Battlefield: Bad Company Review
[Editor’s Note: Score difference from the PS3/360 version is not because the 360 version is superior. The score difference reflects two different editor’s opinions on the same game. PS3/360 versions are, for all intents and purposes, similar.]
Battlefield: Bad Company has one major thing going against it: The console first-person shooter (FPS) market is supremely over-saturated (hell, the shooter market in general is). With Resistance, Call of Duty 4, and the copious amounts of both PC and Xbox 360 shooters at your disposal, it’s hard to stand out from the pack. Battlefield: Bad Company doesn’t manage to stand out, but that’s not completely the game’s fault.
Just because it doesn’t stand out doesn’t make it not worthwhile. Battlefield: Bad Company offers a standard length campaign (6-8 hours), great shooting, and insanely destructible environments. If you need to enter a building, but the door is blocked off by enemy fire, you don’t need to worry. Simply use your grenade launcher to blow a hole in the side of the building and get down to business. You’re not going to be tasked to use this out of necessity too often, which is a slight bummer because of the possibilities it provides, but as it stands, the destructible buildings and environments at least make the battlefield feel a lot more real and lively.
A shooter is only as good as its controls, and Battlefield: Bad Company, overall, features great controls. The act of aiming down your iron sights and squeezing the trigger feels right. (And looks pretty dang good to boot.) Vehicle controls are more of a mixed bag, with an odd control setup. L1 is the accelerator, while the L2 button is the brake. I haven’t seen that in a game before, but it works well enough. Tanks and helicopters were the two vehicles I had major problems with. Granted, I’ve never had the pleasure of playing a game where I’ve felt that both the helicopter and the tank controls were intuitive enough to wrap my head around, and Battlefield: Bad Company is no different. Getting around in a helicopter is fine, but firing the rockets with any sort of accuracy is a pipe dream. I was constantly fumbling around trying to hit my targets, to no avail. I felt powerless, when the opposite should have been true. Luckily, tanks and helicopters are shown limited action in the game, so these issues aren’t going to drag down the experience too much.

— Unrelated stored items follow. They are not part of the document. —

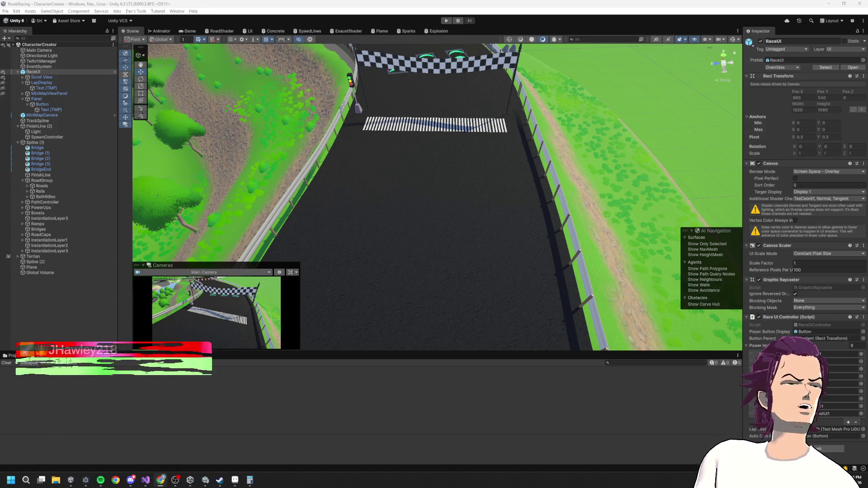
drag(334, 227, 321, 77)
key(w)
mouse_move(238, 149)
mouse_down()
mouse_move(613, 196)
mouse_move(541, 153)
mouse_move(340, 148)
mouse_move(598, 184)
mouse_up()
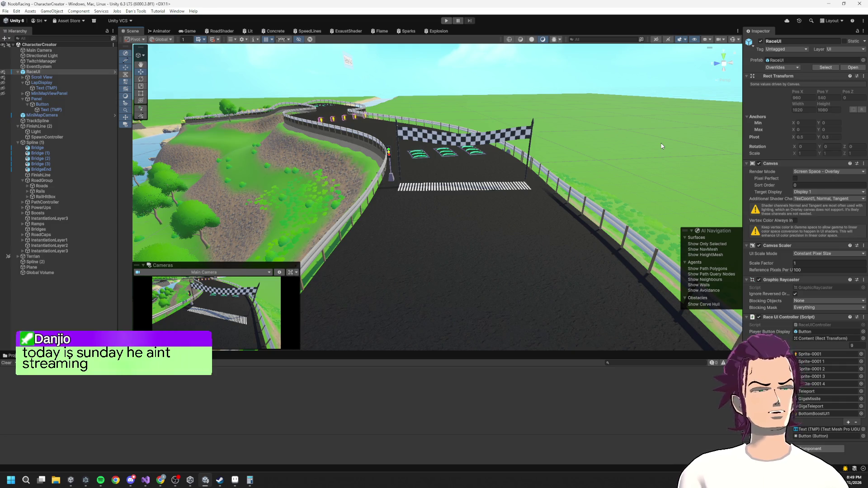
mouse_move(544, 177)
mouse_down()
mouse_move(558, 168)
mouse_move(540, 127)
mouse_move(512, 208)
mouse_move(447, 107)
mouse_move(368, 131)
mouse_move(442, 120)
mouse_move(526, 167)
mouse_move(523, 151)
mouse_up()
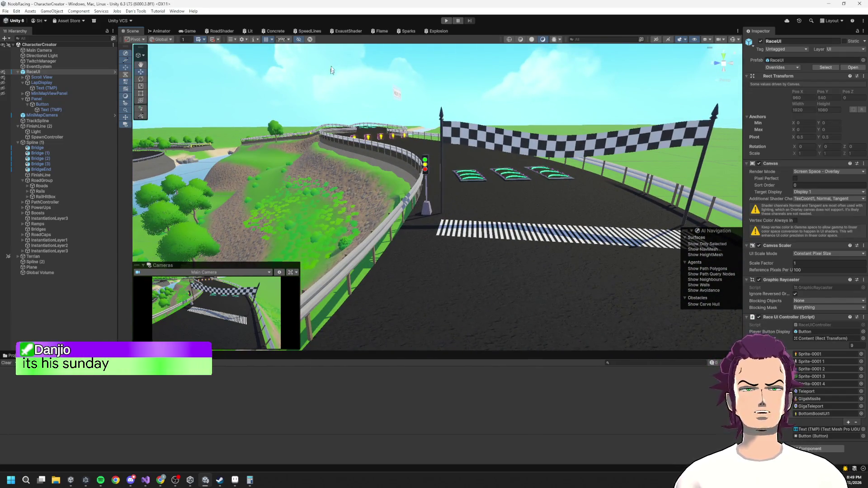
mouse_move(403, 119)
mouse_down()
mouse_move(462, 126)
mouse_move(477, 119)
mouse_up()
mouse_move(515, 140)
mouse_down()
mouse_move(357, 210)
mouse_move(454, 195)
mouse_move(452, 157)
mouse_up()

The biggest strength and potentially one of the biggest weaknesses of the Battlefield: Bad Company is the expansive war zones it has. This is not your usual corridor shooter, even though the game is quite linear when examined closely. When the game excels the most, it’s when they use the size of the map to test your battlefield awareness. In one instance of the game, you’ll have your only means of forward progress blocked off by a tank. You will have no rocket-launchers, and grenade launchers do little to no damage to the tank’s armor. Finding the needed armaments by looking at your surroundings will be key. The problem the game can have is that there aren’t enough of these moments to be had. By the end of the game, it felt like it was better for me to run away from battles and onto the next checkpoint instead of fighting. It’s not that the penalty for dying was high, (far from it–you little to no progress) but when you’ve got a helicopter shooting at you and your squad mates and don’t have the equipment to fight it off, it’s better to just run.
Unlike past Battlefield single-player titles, this one has a story. It’s not going to set the world on fire, but DICE (the developer) did a commendable job of making four likable AWOL soldiers: Marlowe, Sweetwater, Haggard and Redford. You’ll follow them through a mostly enjoyable journey through Eastern European countries, on a search for gold. There’s not a whole lot more to tell you, but needless to say, you will enjoy the light-hearted nature of story. (Until the end, which supplies one of the worst “surprises” ever. Needless to say, Battlefield: Bad Company 2 will probably be hitting shelves next summer.)
The part of the game that should receive unequivocal praise is the visuals. They are, in a word: excellent. The gun models are fantastic and shake realistically as you move your character about in the world. The aforementioned destructibility of the environments are only helped by the believable way that pieces of the rock and rubble are strewn across the world as you blow up buildings. Helicopter rides, while they might not control the best, offer some breathtaking views of the land below. Sound is solid, but not memorable. Some good tracks can be found here, weapons that don’t break you out of your immersion, and some good voice acting from all parties.
A shooter can often be defined by how good its multiplayer is, and Battlefield doesn’t disappoint. It’s up in the air whether or not this will overtake people that are hooked on Call of Duty 4, Team Fortress 2 or Halo 3, but needless to say, Battlefield: Bad Company offers something a bit different than what you see in those games. Expansive battlefields, good balance and a seemingly well populated community could get you hooked in.
Overall, Battlefield: Bad Company is a good shooter. It might not re-invent the wheel or “wow” you, but it’s consistently worthwhile. If you’re really starving for a new FPS, Battlefield: Bad Company just might be for you.